The FPE initiative had innumerable challenges and collapsed only to be revived by NARK government in 2002 which was their campaign pledge for voters. In that case therefore, in January 2003 President Mwai Kibaki reintroduced the Free Primary Education.
The mystery still lingers, how free is free? It has been in many occasions when the parents have received their children back in their houses. It is for a fact that children have been taken back home asserting they have been sent to collect activity fee. The parents are required to pay the activity fee yearly pausing a question whether the government has exempted it? It is also comic that parents are required to pay other funds which amounts to a lot of money yearly. The schools which are understaffed employ teachers who are paid by the PTA that leading to emergence of PTA money. I also actualized that, a student who is a new comer is required to pay desk fee and admission fee. The same student is also required to pay money for interview which gives a hint the academic level of the learner.
In addition, there are schools where parents are required to pay other school bills like electricity which administrators allege it caters for cost of pumping water. Schools which are fortunate to have computers parents are required to pay computer fee and in other situations parents expected to buy photocopier papers. In most of Public Schools there are days where children are supposed to put on P.E kits uniform which is sold in the school store. These uniforms are overpriced. As that is not enough parents also pay report book money so as to access their children’s examination results.
And it will be imprecise to overlook the monthly examination fee. The examination is done monthly and in other occasions after a fortnight. If a child fails to pay that money he/she is not allowed in school premises leave alone the classroom. The parents are also asked to contribute money to pay the school watchman or the cook if there is a feeding program. Now the tuition issue that makes the Education Cabinet Secretary want to spit up. His directives have always fallen on deaf ears because children still pay money for remedial class.

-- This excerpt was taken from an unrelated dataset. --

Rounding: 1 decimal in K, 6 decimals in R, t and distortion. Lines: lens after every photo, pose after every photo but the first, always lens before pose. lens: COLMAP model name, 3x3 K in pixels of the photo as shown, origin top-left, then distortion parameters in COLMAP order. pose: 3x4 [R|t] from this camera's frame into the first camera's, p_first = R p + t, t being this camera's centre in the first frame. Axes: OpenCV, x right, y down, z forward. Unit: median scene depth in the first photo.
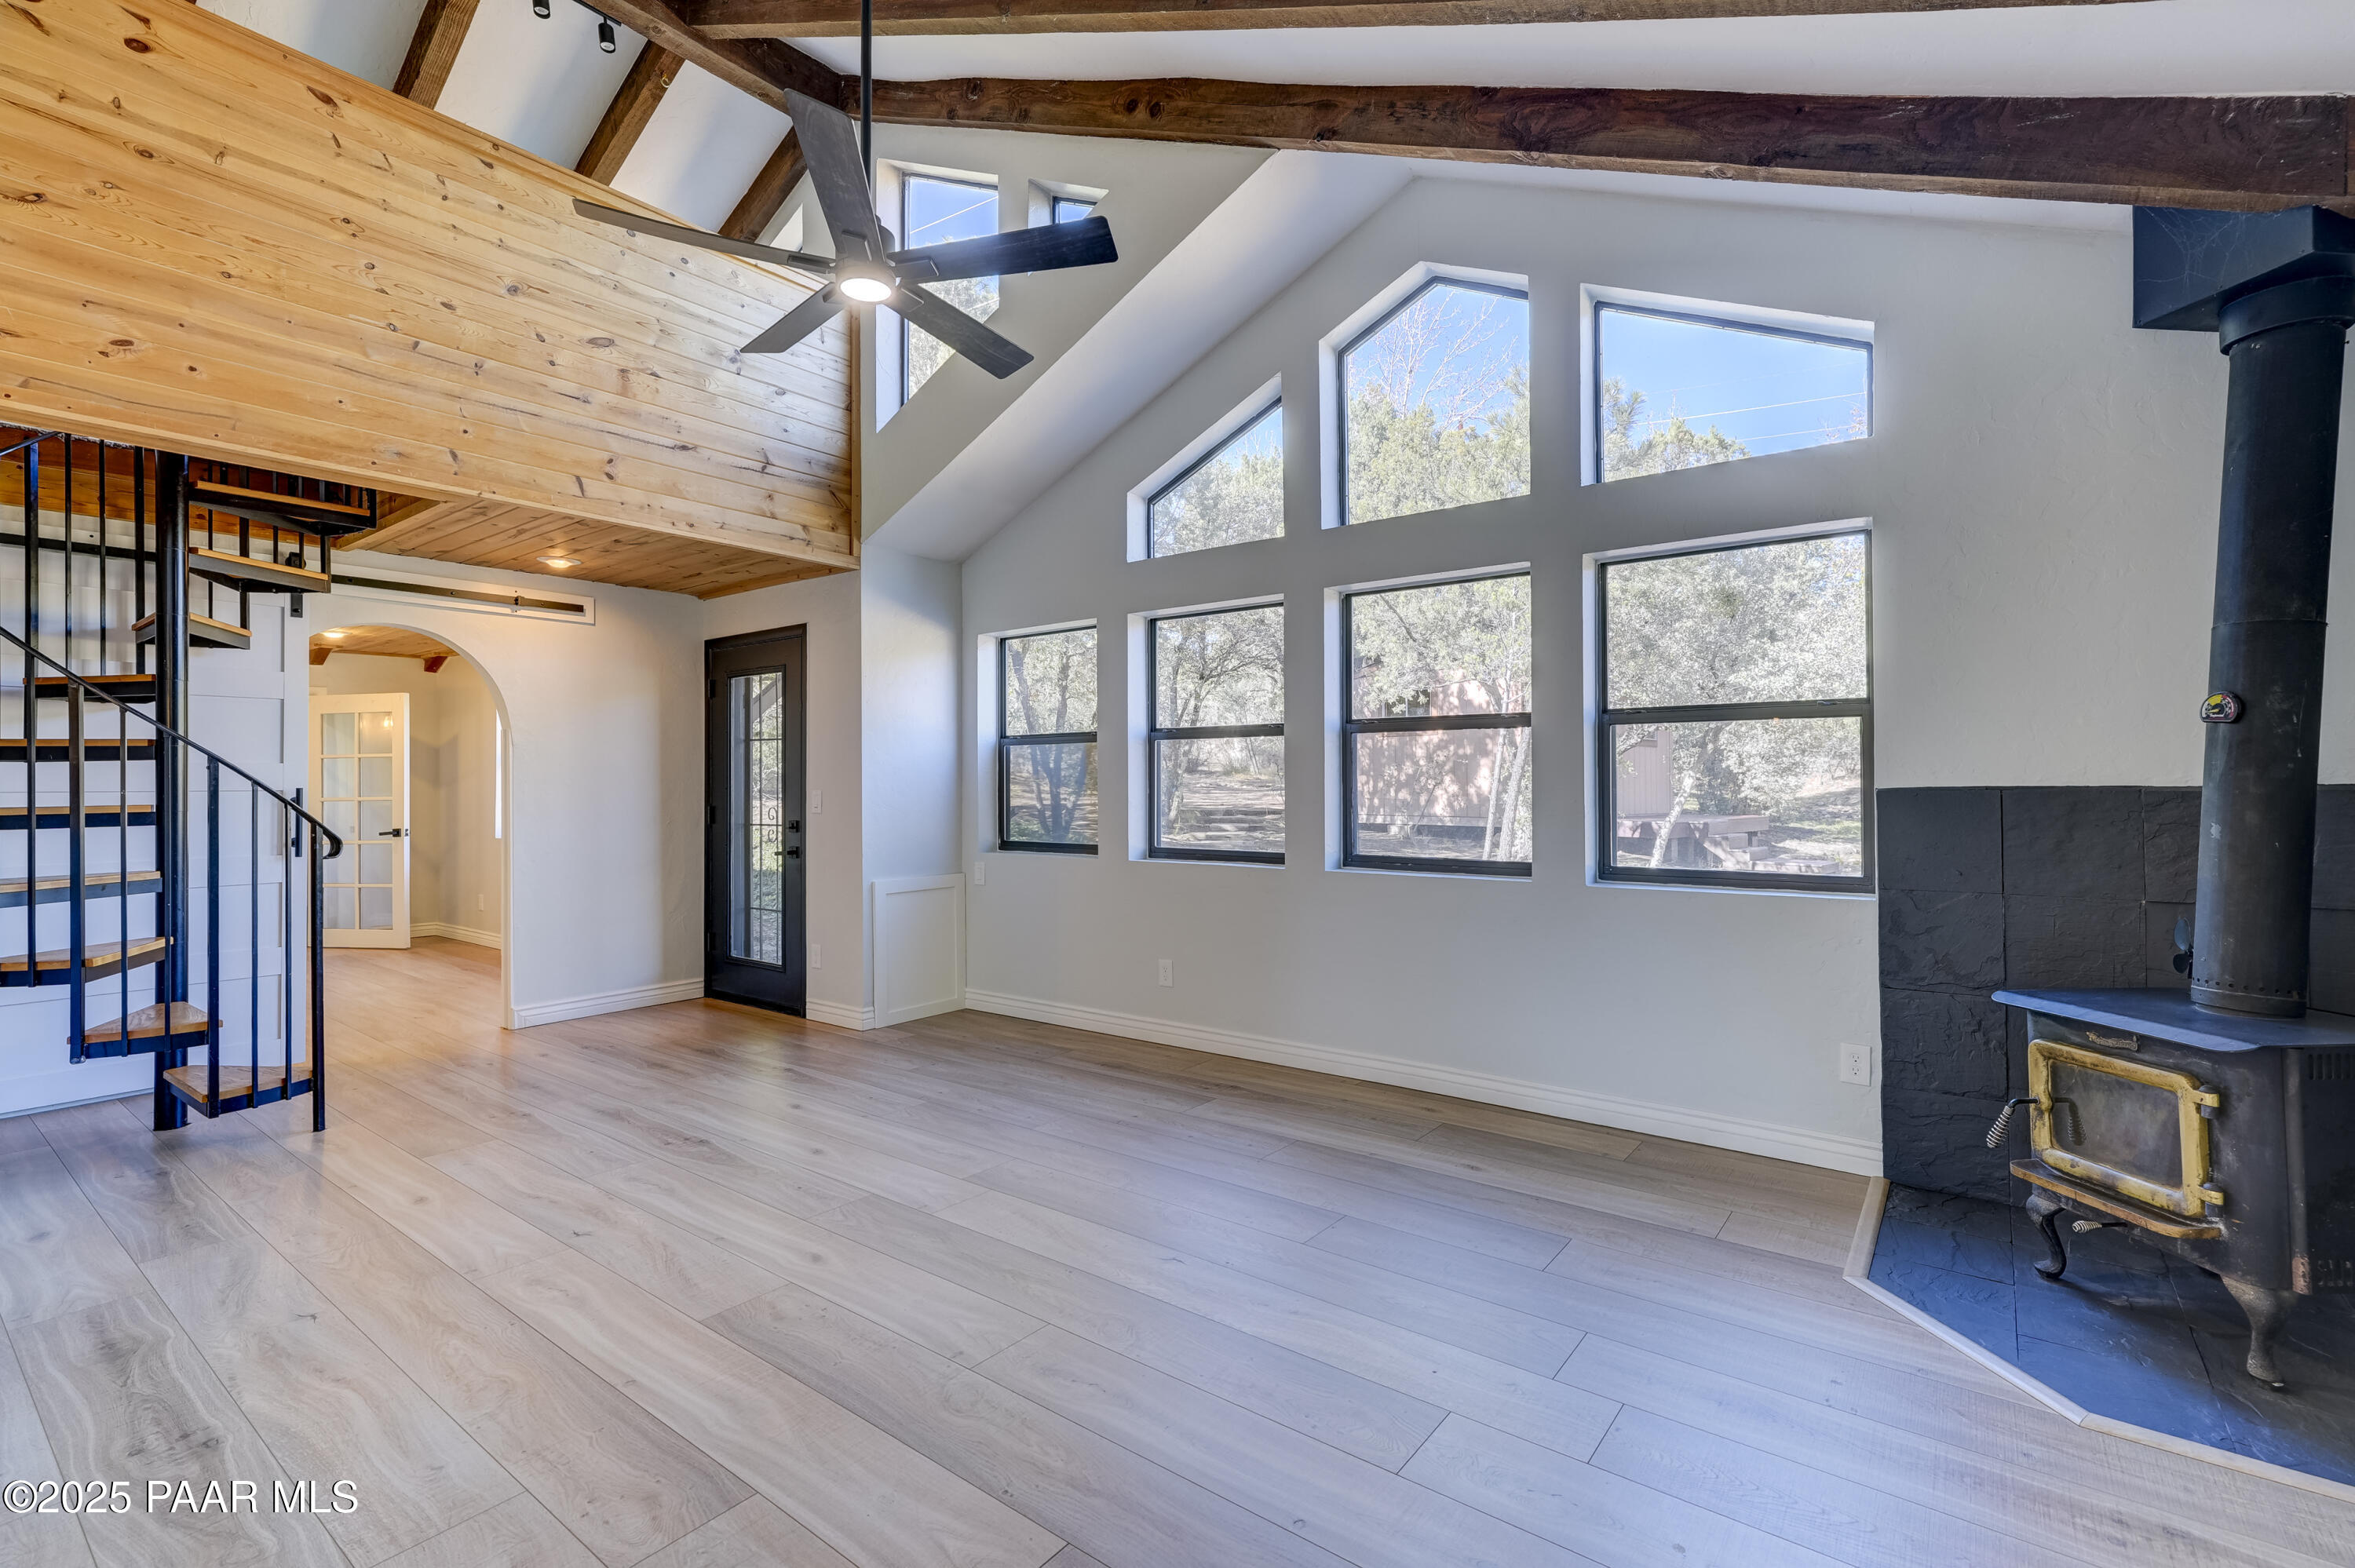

Apart from wanting to really know what ‘free’ means in free Primary Education Policy, the initiative in question has faced many challenges. The increased enrollment in schools is demanding increment of physical facilities. The classes are crowded and the classroom teachers have to handle more than one hundred children in one classroom. The government should not leave the school administrators to go to bed having a disturbing migraine wondering where to place the children.
I wish ‘free’ would be free or alternatively have the word attached to another connotation altogether. Children from badly off families are not getting full access to their rights of education. If the government claims to be committed to providing Free Primary Education to Public Primary Schools, then it should be unconditionally free. The Cabinet Secretary of Education Jacob Kaimenyi put it incontrovertible that the government will be paying the National Examination fee for children in Public Schools. With that said, I reckon the government should take possession of full responsibility to pay all the examination money for children from lower primary to secondary school.
Let the parents be spared from the pressure of paying fees having in mind that many children in Public Schools come from poverty-stricken families. My esteemed government, it is a heyday for Kenyan children.